- Extracted material
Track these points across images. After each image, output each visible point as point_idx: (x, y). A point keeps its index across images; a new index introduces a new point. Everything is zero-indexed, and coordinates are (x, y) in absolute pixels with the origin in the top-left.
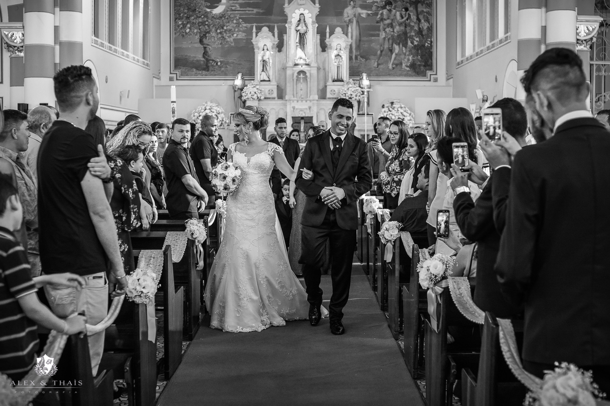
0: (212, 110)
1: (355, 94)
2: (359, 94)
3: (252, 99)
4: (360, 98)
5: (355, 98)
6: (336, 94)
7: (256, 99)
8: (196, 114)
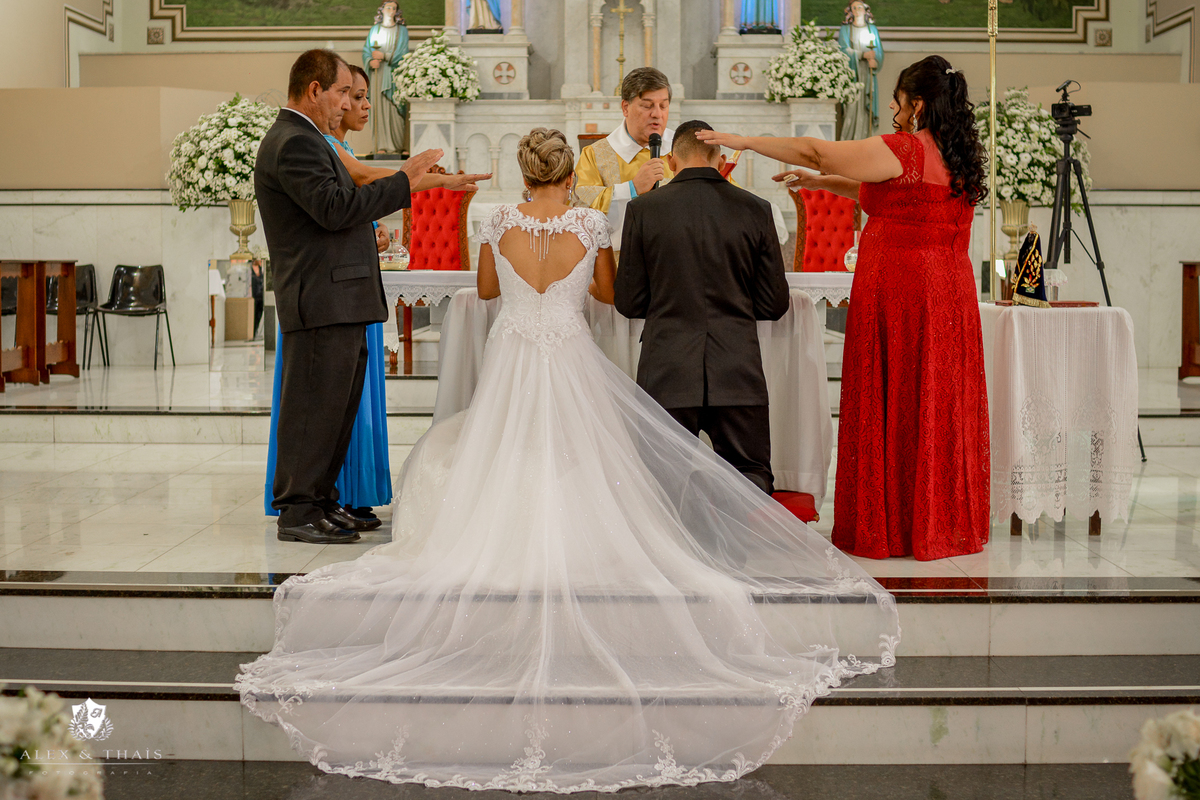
0: (251, 130)
1: (831, 76)
2: (844, 78)
3: (430, 98)
4: (846, 91)
5: (830, 92)
6: (753, 81)
7: (447, 96)
8: (187, 148)
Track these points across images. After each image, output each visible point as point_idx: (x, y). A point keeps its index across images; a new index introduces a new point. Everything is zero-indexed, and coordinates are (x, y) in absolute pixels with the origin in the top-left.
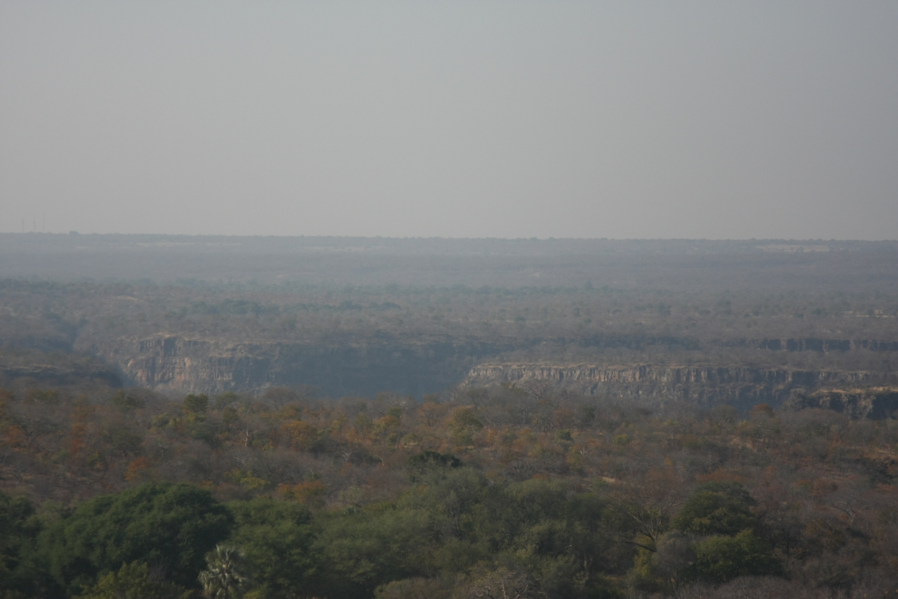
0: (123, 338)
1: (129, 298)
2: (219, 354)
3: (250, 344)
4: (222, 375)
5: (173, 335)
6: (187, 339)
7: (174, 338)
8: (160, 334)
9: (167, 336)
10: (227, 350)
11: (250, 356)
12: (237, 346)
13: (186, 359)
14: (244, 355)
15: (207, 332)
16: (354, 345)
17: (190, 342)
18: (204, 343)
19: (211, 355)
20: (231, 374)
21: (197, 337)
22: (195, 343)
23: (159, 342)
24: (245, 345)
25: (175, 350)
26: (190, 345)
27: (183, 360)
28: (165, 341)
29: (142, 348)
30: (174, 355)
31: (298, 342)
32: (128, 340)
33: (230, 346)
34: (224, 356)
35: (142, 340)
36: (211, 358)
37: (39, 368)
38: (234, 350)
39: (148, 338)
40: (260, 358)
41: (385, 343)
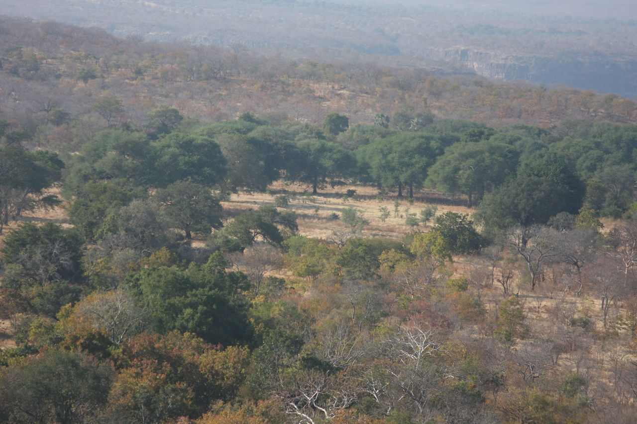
0: (432, 47)
1: (410, 19)
2: (497, 61)
3: (516, 56)
4: (498, 74)
5: (467, 48)
6: (476, 51)
7: (467, 50)
8: (458, 46)
9: (463, 48)
10: (502, 59)
11: (517, 64)
12: (508, 57)
13: (475, 63)
14: (512, 62)
15: (488, 47)
16: (581, 60)
17: (477, 53)
18: (487, 53)
19: (491, 62)
20: (504, 74)
21: (482, 50)
22: (481, 54)
23: (457, 52)
24: (513, 56)
25: (467, 57)
26: (477, 54)
27: (473, 64)
28: (461, 51)
29: (446, 54)
30: (467, 60)
31: (546, 56)
32: (436, 49)
33: (504, 56)
34: (500, 63)
35: (446, 50)
36: (492, 63)
37: (435, 68)
38: (506, 59)
39: (450, 49)
40: (522, 65)
41: (600, 59)
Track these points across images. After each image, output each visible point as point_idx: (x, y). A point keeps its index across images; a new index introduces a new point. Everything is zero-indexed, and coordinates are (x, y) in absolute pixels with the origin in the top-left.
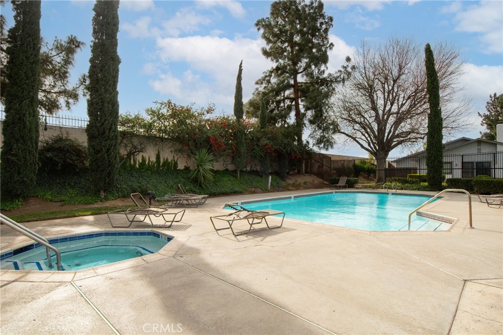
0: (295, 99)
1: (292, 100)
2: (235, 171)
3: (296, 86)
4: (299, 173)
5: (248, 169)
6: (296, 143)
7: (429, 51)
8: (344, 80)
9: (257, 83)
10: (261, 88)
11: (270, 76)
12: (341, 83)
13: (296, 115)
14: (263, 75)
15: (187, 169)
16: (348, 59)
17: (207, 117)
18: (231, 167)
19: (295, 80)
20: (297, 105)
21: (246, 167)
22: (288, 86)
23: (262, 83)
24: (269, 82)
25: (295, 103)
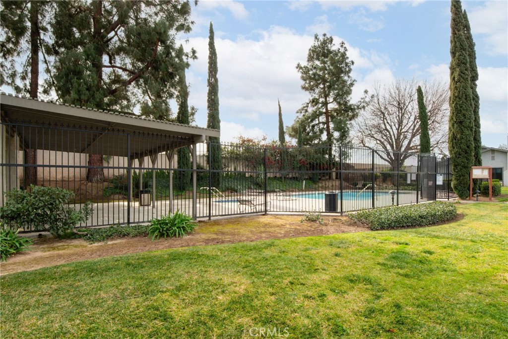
0: (327, 123)
1: (324, 123)
2: (281, 178)
3: (327, 113)
4: (330, 178)
5: (290, 176)
6: (327, 156)
7: (419, 91)
8: (364, 107)
9: (297, 112)
10: (301, 116)
11: (307, 106)
12: (362, 109)
13: (327, 135)
14: (302, 106)
15: (251, 176)
16: (366, 92)
17: (263, 143)
18: (278, 175)
19: (327, 109)
20: (328, 127)
21: (288, 175)
22: (321, 114)
23: (301, 112)
24: (306, 111)
25: (327, 126)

- Work instruction
Apart from the pictures, every record must be set down exactly.

- Task result
Track these points across images. After each image, output each visible point as point_idx: (x, y). A point keeps its index across images; a new index introduces a new point. Everything is zero-indexed, and coordinates are (x, y) in absolute pixels with the origin in the top-left.
0: (212, 110)
1: (355, 94)
2: (359, 94)
3: (252, 99)
4: (360, 98)
5: (355, 98)
6: (336, 94)
7: (256, 99)
8: (196, 114)
0: (251, 130)
1: (831, 76)
2: (844, 78)
3: (430, 98)
4: (846, 91)
5: (830, 92)
6: (753, 81)
7: (447, 96)
8: (187, 148)
Track these points across images. After each image, output each visible point as point_idx: (x, y). A point keeps its index across images; a new index introduces a new point. Everything is zero-indexed, and coordinates are (x, y) in absolute pixels with the origin in the top-left.
0: (123, 338)
1: (129, 298)
2: (219, 354)
3: (250, 344)
4: (222, 375)
5: (173, 335)
6: (187, 339)
7: (174, 338)
8: (160, 334)
9: (167, 336)
10: (227, 350)
11: (250, 356)
12: (237, 346)
13: (186, 359)
14: (244, 355)
15: (207, 332)
16: (354, 345)
17: (190, 342)
18: (204, 343)
19: (211, 355)
20: (231, 374)
21: (197, 337)
22: (195, 343)
23: (159, 342)
24: (245, 345)
25: (175, 350)
26: (190, 345)
27: (183, 360)
28: (165, 341)
29: (142, 348)
30: (174, 355)
31: (298, 342)
32: (128, 340)
33: (230, 346)
34: (224, 356)
35: (142, 340)
36: (211, 358)
37: (39, 368)
38: (234, 350)
39: (148, 338)
40: (260, 358)
41: (385, 343)
0: (432, 47)
1: (410, 19)
2: (497, 61)
3: (516, 56)
4: (498, 74)
5: (467, 48)
6: (476, 51)
7: (467, 50)
8: (458, 46)
9: (463, 48)
10: (502, 59)
11: (517, 64)
12: (508, 57)
13: (475, 63)
14: (512, 62)
15: (488, 47)
16: (581, 60)
17: (477, 53)
18: (487, 53)
19: (491, 62)
20: (504, 74)
21: (482, 50)
22: (481, 54)
23: (457, 52)
24: (513, 56)
25: (467, 57)
26: (477, 54)
27: (473, 64)
28: (461, 51)
29: (446, 54)
30: (467, 60)
31: (546, 56)
32: (436, 49)
33: (504, 56)
34: (500, 63)
35: (446, 50)
36: (492, 63)
37: (435, 68)
38: (506, 59)
39: (450, 49)
40: (522, 65)
41: (600, 59)
Track these points across images. After each image, output each visible point as point_idx: (x, y). A point keeps its index across images; a new index introduces a new point. Everything is zero-indexed, and coordinates are (x, y) in absolute pixels with the origin in the top-left.
0: (295, 99)
1: (292, 100)
2: (235, 171)
3: (296, 86)
4: (299, 173)
5: (248, 169)
6: (296, 143)
7: (429, 51)
8: (344, 80)
9: (257, 83)
10: (261, 88)
11: (270, 76)
12: (341, 83)
13: (296, 115)
14: (263, 75)
15: (187, 169)
16: (348, 59)
17: (207, 117)
18: (231, 167)
19: (295, 80)
20: (297, 105)
21: (246, 167)
22: (288, 86)
23: (262, 83)
24: (269, 82)
25: (295, 103)
0: (327, 123)
1: (324, 123)
2: (281, 178)
3: (327, 113)
4: (330, 178)
5: (290, 176)
6: (327, 156)
7: (419, 91)
8: (364, 107)
9: (297, 112)
10: (301, 116)
11: (307, 106)
12: (362, 109)
13: (327, 135)
14: (302, 106)
15: (251, 176)
16: (366, 92)
17: (263, 143)
18: (278, 175)
19: (327, 109)
20: (328, 127)
21: (288, 175)
22: (321, 114)
23: (301, 112)
24: (306, 111)
25: (327, 126)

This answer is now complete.